Because an infinitive adjective phrase doesn't need to go on a horizontal line, it doesn't use the "raised
platform" method that infinitive noun phrases use. Instead, they are placed under the nouns they modify,
connected by diagonal lines the way other modifiers are. Your first instinct will be to say that "many species" is
the direct object and "to migrate large distances" answers the question "How does it lead them." And you'd be
right. The causative verbs can be thought of in this way as well, but, again, it's merely convention that they
must be rendered with indirect objects and prepositional phrases as direct objects. Another way to think of the
infinitive phrase "to migrate large distances" is that it answers the question, "What are many species lead to
do?" Phrased this way, we expect the answer to be a noun, and that's what we get:
Adverb Infinitive Phrases
Adverb infinitives are the most difficult to classify, even though they're not difficult to recognize. This is because
the common adverb has, not one, but three modifying functions. It can modify verbs, as in "walks further"; it
can modify adjectives, as in "takes a slightly inconvenient route"; and it can modify other adverbs, as in "walks
even further." The way to identify if an infinitive is behaving as an adverb is to determine if, in the sentence, it
answers the adverb questions "How?", "How much?" or "When?"
MODIFYING A VERB
Emergency Room physicians struggle to prevent their own depression and burnout.
The infinitive phrase, "to prevent their own depression and burnout" answers the question "Struggle how?"
"Struggle" is an intransitive verb, so a word modifying a verb is always going to be an adverb. The infinitive "to
prevent" is derived, not from an intransitive verb, but a transitive one, so it takes a predicate object, "depression
and burnout." The entire infinitive phrase, then, modifies the verb "struggle" and is therefore adverbial.
MODIFYING AN ADJECTIVE
Forced to make difficult life-and-death decisions, an E.R. physician is more prone to depression.
The infinitive phrase, "to make difficult life-and-death decisions" answers the question "Forced how?" "Forced"
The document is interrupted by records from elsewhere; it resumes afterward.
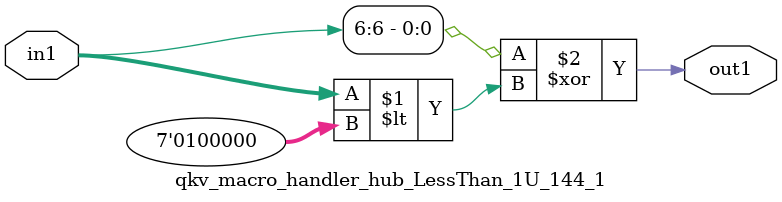
<source format=v>

`timescale 1ps / 1ps


module qkv_macro_handler_hub_LessThan_1U_144_1( in1, out1 );

    input [6:0] in1;
    output out1;

    
    // rtl_process:qkv_macro_handler_hub_LessThan_1U_144_1/qkv_macro_handler_hub_LessThan_1U_144_1_thread_1
    assign out1 = (in1[6] ^ in1 < 7'd032);

endmodule



</source>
is a past participle modifying "E.R. physician." A past participle is a kind of adjective, so a word modifying an
adjective is always going to be an adverb. The infinitive "to make" clearly modifies an adjective and is
therefore an adverbial infinitive phrase.
For a change, the rules for diagramming an adverbial infinitive modifying an adjective are simple and intuitive.
No, really. Just extend a zig-zag line from the diagonal line containing the adjective, and "hang" the infinitive
phrase from it as you would a bird-feeder. Then, sit back and enjoy whatever wisdom the birds start bringing.
MODIFYING AN ADVERB
Just as an adverb modifying an adverb is far less common, an adverbial infinitive modifying an adverb is less
common, but it happens enough to warrant mention. In fact, the sentence I just wrote contains an adverbial
infinitive phrase modifying an adverb: "it happens enough to warrant mention." The word "enough" is an
adverb modifying "happens," and "to warrant mention" modifies the degree of "enough." Any word modifying
an adverb must, itself, be an adverb, so an infinitive phrase modifying one must be an adverbial infinitive.
Here's another example:
Many progressive social programs aren't funded sufficiently to make any real difference.
As can be seen from the example, the infinitive phrase "to make any real difference" follows on the heels of the
adverb "sufficiently." It answers the question "How sufficiently?" which is typical of most adverbs modifying
other adverbs: they describe degree or intensity. Words like "more," "less," "enough," "adequately" and, yes,
"sufficiently" are the most commonly occurring of these.
The rules for diagramming an adverbial infinitive phrase that modifies an adverb are virtually no different from
those governing an adverbial infinitive modifying an adjective.